Ruling The Red Carpet: OMG, It’s ‘The Rachel Zoe Project’
Ba. Na. Nas. It’s a well-known secret: The Rachel Zoe Project is every fashionphile’s little six-episode guilty pleasure.
Of course, there are the gorg gowns, fluffy fur vests, and swank vintage-vintage-vintage -- the petite Pomeranian-like powerhouse Zoe has styled herself as a fierce cross between a posh hippie and a bohemian refuge from Studio 54. And there are the sparse celeb swing-throughs (interesting since so many of her A-list clients remain off-camera, but then few likely want to be shot getting taped into a gown) and expected thrill of shopping (or at least borrowing) for high-glam events like the Oscars. Essentially imagine all those shopping scenes in chick flicks, from Pretty Woman to Confessions of a Shopaholic, boiled down to one Bravo reality TV show.
But the real, universal appeal of the series stems from the characters, starting with the Zoe-ster herself.
Ever-so-quotable catch-phrases roll off the seemingly always busy, fashion-obsessed Zoe like tears of fashionista joy off a vinyl Prada raincoat. Those include “bananas” (she likes it), “beyond” (she really likes it), “omigod” (she’s coo-coo for it, and it’s abbreviated this season by styling associate Brad to “O-M-G”) and “I die!” (she likes it so much she’ll perish and spin in her grave -- scattering sequins, Swarovski crystals and feathers as she goes -- for it).

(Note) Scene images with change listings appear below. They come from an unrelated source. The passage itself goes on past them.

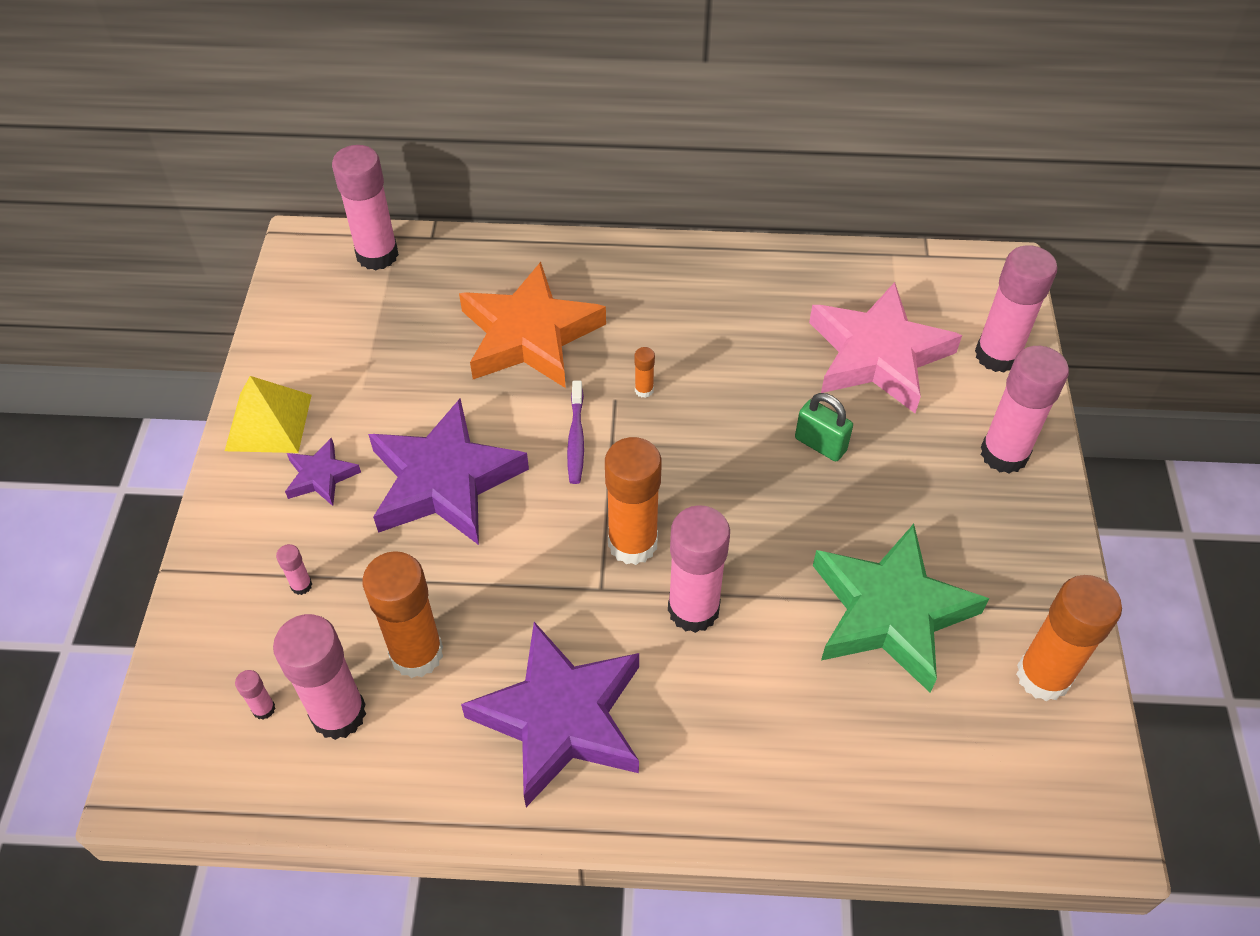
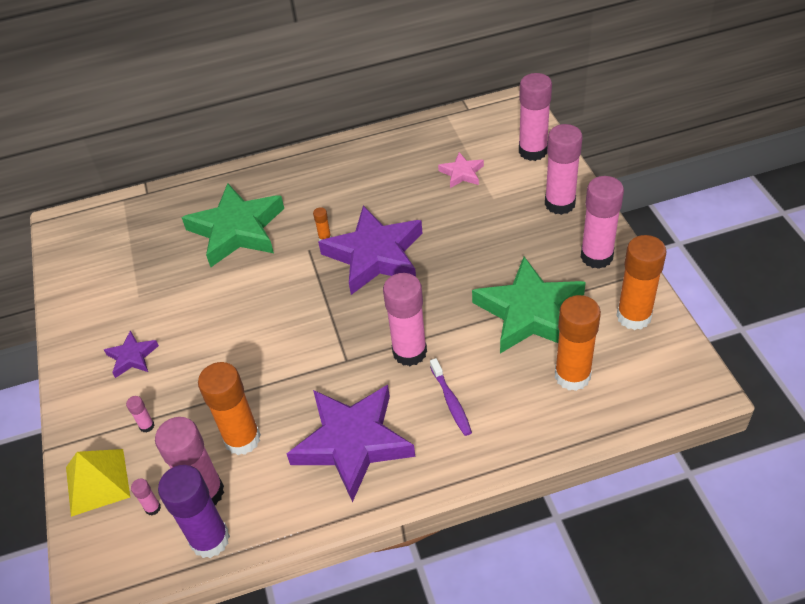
camera: 15 degrees left, 5 degrees down
yellow pyramid [225,376,312,453] -> yellow pyramid moved to [66,449,130,517]
pink glue stick [332,145,399,270] -> pink glue stick moved to [580,176,624,269]
purple star [368,398,529,545] -> purple star moved to [318,206,422,295]
orange star [459,262,606,388] -> green star [182,183,284,267]
purple toothbrush [567,381,584,484] -> purple toothbrush moved to [430,358,472,436]
orange glue stick [605,437,662,565] -> orange glue stick moved to [555,295,601,391]
green padlock [795,393,853,462] -> none
pink star [809,282,962,413] -> pink star [438,152,484,188], size x0.47
none -> purple glue stick [158,465,230,558]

But beneath the hair and makeup sessions with Zoe’s adorable stylist Joey and behind the hobnobbing with designers like Diane von Furstenberg and Giorgio Armani, we get a glimpse into the high-pressure reality of a stylist who has to assemble multiple red-carpet-worthy gowns -- as well as jewels, bags, accessories, undergarments -- for A-list actors like Anne Hathaway and Cameron Diaz. Harder than it looks, and this season throws that monkey wrench called the recession into the lux works. “I’m getting a little nervous. I feel like designers aren’t putting the same money and energy into making full-on gowns right now,” Zoe confesses to longtime employee Taylor as she makes the rounds of showrooms, studios and runway shows, searching in vain for more best-dressed options.

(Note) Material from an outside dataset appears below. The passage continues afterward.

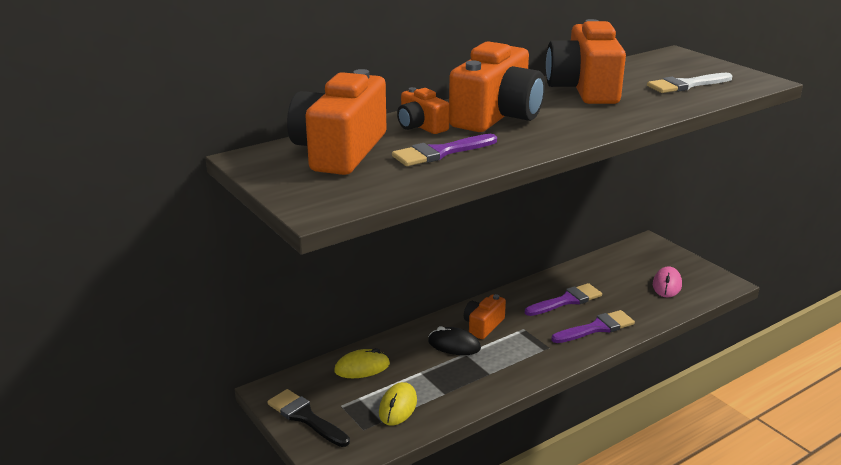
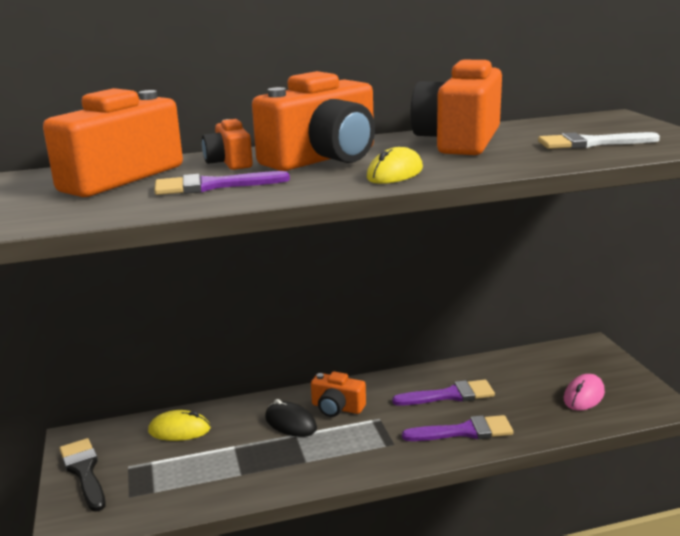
camera: 20 degrees right, 5 degrees down
yellow mouse [379,382,417,426] -> yellow mouse moved to [367,147,423,184]
orange camera [464,294,506,339] -> orange camera turned 120 degrees counterclockwise [311,372,366,417]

Even better, we get a glimpse into the make-it-work reality behind the eye and the thick black eyeliner (As Zoe told Entertainment Weekly, “Why does no one tell me I look like a transvestite every day?!”). Her surfer-boy teddy bear of a hubby Rodger waits patiently on the sidelines and gently admonishes her about her spendy shopping excursions (“It’s called recessionary Valentine’s Day,” he tells her this season when she says she wants to hit the stores instead of getting a massage. “You go out and you buy nothing and pretend that you do. Just like everyone else in America”).
And we witness her refereeing, somewhat, last season’s tempestuous “styling associate” wars between longtime employee Taylor and newbie Vogue refugee Brad, and got a glimpse of her stressed-out mother-hen side. The pair are the super-ego and id bookends in Zoe’s world: the ultra-competent, uber-competitive Taylor feels taken for granted beside the new and shiny -- and charming -- Brad, and last season, she acted out, big time, throwing the tearful Brad into the fire and then proceeding to kick him to the curb.
This season Taylor threatens to spread her wings and fly the coop, and Zoe is lambasted in the press for being too thin. Drama! And though the show borders on the absurd in the high drama it generates over dresses, one comes away with something of an understanding about what takes to get paid for dressing celebs -- and to have the power to coax Karl Lagerfeld to alter a Chanel creation for mainstream American eyes intent on the red carpet. You’re willing to follow Zoe beyond, beyond, beyond.
A new episode of The Rachel Zoe Project is aired on Bravo on Mondays, 10 p.m.